Survive The Terrible Twos
How to discipline during the terrible twos so that your toddler will be calm and independent. The preschooler event called disequilibrium and how to handle it with conscious parenting.
Do you find yourself thinking that your two-year-old is not just terrible, but that he is not your child at all? He is an alien from another planet come to live in your child’s body, perhaps, and the alien does not realize that you and your child usually communicate a lot better than this! Welcome to the world of disequilibrium, a very real and comforting place, if only because you can know that what your child is going through is normal, and that it will pass. Even better, you do have some control over how quickly your child passes through these difficult times. You can also influence your relationship with your child, your child’s character development, and your own sanity!

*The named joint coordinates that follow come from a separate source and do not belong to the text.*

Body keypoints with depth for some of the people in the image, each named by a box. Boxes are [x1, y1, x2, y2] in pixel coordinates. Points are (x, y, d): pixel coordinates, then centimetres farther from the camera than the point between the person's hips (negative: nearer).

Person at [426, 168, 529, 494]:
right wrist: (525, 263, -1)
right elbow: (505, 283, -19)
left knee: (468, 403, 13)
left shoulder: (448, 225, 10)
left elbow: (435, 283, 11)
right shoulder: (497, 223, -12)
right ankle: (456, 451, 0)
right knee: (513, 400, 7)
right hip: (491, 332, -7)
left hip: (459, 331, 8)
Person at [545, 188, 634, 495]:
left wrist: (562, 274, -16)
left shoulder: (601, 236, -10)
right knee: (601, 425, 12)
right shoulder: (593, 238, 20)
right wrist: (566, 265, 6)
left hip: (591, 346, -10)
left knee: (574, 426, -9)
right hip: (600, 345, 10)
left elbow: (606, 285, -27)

Around two and a half years of age, children go through phenomenal growth not only physically, but also mentally and emotionally. You can tell by his language skills that your child is suddenly thinking hypothetically, sympathizing with others, or creating imaginary friends. This takes much greater leaps in brainpower than your daily decisions on what route to drive to the grocery store. Your toddler is also constantly struggling to find the balance between comfort in your arms and the independence he must grasp in order to continue to grow. The stress of all of these internal struggles amounts to what childcare experts refer to as disequilibruim. As the name implies, imagine feeling unbalanced from morning to night, and it will be easier to see your little one from a more sympathetic perspective.
Reign him in when he screams for freedom. You and your child may both think that when he flails his arms and shouts at you to leave him alone that he needs a few days in the woods, but he doesn’t. With your newfound sympathy for his predicament, calmly enforce your household rules a little more stringently than usual. Your child needs reassurance that what he has learned about the world is true and constant. What helps him regain equilibrium is the same consequence for the same misbehavior, even if it means twenty time outs in one day. Follow up your discipline by twenty loving hugs, and your little alien will quickly learn that rules still apply. He will know that you still love him, and the world will slowly become a less overwhelming place.
Satiate her need for responsibility. You may wonder how it can work to refuse your little adventurer all of the independence she is demanding. It works because you do not refuse her. You find some areas of her life in which she can have more control while still refusing to allow her to play with knives or color on the walls. Place her clothes in drawers or shelves she can reach. Allow her to make choices, but do not overwhelm her. Do not ask, “what do you want to wear,” but rather, “what pajamas do you want to wear,” or “which T-shirt do you want to wear?” Create her own craft drawers that she can access on her own when she wants to color, but with stringent rules on what she will do with those crayons when she chooses to remove them from the drawer! Also, find more ways that your child can help around the house. Let her place dishes in the dishwasher after you rinse them, put some of her clean clothes away, and carry things to their place in the house for you. Sometimes she will refuse, but if you move on as if it is a special privilege, she will soon come to love helping. Her newfound responsibilities will go a long way in calming her, since she will be busy and interested in her new tasks.
Finally, be prepared for more. When you see how quickly your child’s outrageous behavior subsides, do not think that it is over. Disequilibrium will reoccur in most children. Just handle each meltdown with a little extra love and discipline, and you will see the episode subside much more quickly than even you thought possible. The biggest benefits from handling these trying times calmly and thoughtfully will be a trusting relationship between you and your child, and his own self- confidence. Your child can remain loving and respectful while fearlessly exploring his world.